§ Task instructions
The output should consist solely of the line containing "analysis of urothelial" and the lines that follow it through the end of the data below.

☆ ☆ ☆

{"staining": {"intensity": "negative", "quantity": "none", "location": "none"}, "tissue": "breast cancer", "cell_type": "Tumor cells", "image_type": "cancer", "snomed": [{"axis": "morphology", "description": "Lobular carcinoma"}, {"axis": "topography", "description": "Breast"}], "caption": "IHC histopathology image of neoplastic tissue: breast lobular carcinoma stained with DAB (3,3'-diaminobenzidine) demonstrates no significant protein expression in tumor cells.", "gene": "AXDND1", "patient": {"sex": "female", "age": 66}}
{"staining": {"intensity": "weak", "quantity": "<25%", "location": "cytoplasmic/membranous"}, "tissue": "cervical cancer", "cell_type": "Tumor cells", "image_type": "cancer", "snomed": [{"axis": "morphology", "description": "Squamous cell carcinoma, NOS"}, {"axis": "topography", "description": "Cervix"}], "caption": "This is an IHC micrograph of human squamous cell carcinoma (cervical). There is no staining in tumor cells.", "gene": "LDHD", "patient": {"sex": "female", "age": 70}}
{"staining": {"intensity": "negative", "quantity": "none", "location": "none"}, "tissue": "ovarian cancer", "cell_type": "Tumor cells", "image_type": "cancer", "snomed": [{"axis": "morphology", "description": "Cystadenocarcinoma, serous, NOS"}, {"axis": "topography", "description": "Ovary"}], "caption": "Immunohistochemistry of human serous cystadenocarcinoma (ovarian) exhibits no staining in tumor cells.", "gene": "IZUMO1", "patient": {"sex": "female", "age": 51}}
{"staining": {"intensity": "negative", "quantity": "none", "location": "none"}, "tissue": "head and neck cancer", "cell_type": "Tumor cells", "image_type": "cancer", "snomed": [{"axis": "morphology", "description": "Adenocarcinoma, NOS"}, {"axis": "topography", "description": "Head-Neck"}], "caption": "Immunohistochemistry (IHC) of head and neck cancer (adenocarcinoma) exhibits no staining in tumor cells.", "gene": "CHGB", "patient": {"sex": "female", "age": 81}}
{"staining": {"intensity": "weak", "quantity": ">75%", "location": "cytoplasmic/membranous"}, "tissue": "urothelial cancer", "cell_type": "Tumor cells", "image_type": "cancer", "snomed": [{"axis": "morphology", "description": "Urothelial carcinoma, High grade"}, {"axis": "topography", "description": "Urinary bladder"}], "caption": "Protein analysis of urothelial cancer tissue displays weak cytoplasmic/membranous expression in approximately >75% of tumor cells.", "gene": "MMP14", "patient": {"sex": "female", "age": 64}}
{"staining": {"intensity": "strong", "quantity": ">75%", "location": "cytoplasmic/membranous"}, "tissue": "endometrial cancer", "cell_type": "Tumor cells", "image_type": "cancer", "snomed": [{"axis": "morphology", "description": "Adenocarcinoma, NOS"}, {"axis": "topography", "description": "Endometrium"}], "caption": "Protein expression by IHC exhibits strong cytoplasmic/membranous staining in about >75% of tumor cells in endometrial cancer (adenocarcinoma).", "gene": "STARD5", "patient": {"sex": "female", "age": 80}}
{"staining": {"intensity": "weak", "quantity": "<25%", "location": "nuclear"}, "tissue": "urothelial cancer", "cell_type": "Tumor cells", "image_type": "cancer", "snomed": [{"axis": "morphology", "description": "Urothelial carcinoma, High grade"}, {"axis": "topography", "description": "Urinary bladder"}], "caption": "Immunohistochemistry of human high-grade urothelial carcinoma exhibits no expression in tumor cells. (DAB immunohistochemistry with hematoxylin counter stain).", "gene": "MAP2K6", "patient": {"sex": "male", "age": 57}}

☆ ☆ ☆

§ Response below
{"staining": {"intensity": "weak", "quantity": ">75%", "location": "cytoplasmic/membranous"}, "tissue": "urothelial cancer", "cell_type": "Tumor cells", "image_type": "cancer", "snomed": [{"axis": "morphology", "description": "Urothelial carcinoma, High grade"}, {"axis": "topography", "description": "Urinary bladder"}], "caption": "Protein analysis of urothelial cancer tissue displays weak cytoplasmic/membranous expression in approximately >75% of tumor cells.", "gene": "MMP14", "patient": {"sex": "female", "age": 64}}
{"staining": {"intensity": "strong", "quantity": ">75%", "location": "cytoplasmic/membranous"}, "tissue": "endometrial cancer", "cell_type": "Tumor cells", "image_type": "cancer", "snomed": [{"axis": "morphology", "description": "Adenocarcinoma, NOS"}, {"axis": "topography", "description": "Endometrium"}], "caption": "Protein expression by IHC exhibits strong cytoplasmic/membranous staining in about >75% of tumor cells in endometrial cancer (adenocarcinoma).", "gene": "STARD5", "patient": {"sex": "female", "age": 80}}
{"staining": {"intensity": "weak", "quantity": "<25%", "location": "nuclear"}, "tissue": "urothelial cancer", "cell_type": "Tumor cells", "image_type": "cancer", "snomed": [{"axis": "morphology", "description": "Urothelial carcinoma, High grade"}, {"axis": "topography", "description": "Urinary bladder"}], "caption": "Immunohistochemistry of human high-grade urothelial carcinoma exhibits no expression in tumor cells. (DAB immunohistochemistry with hematoxylin counter stain).", "gene": "MAP2K6", "patient": {"sex": "male", "age": 57}}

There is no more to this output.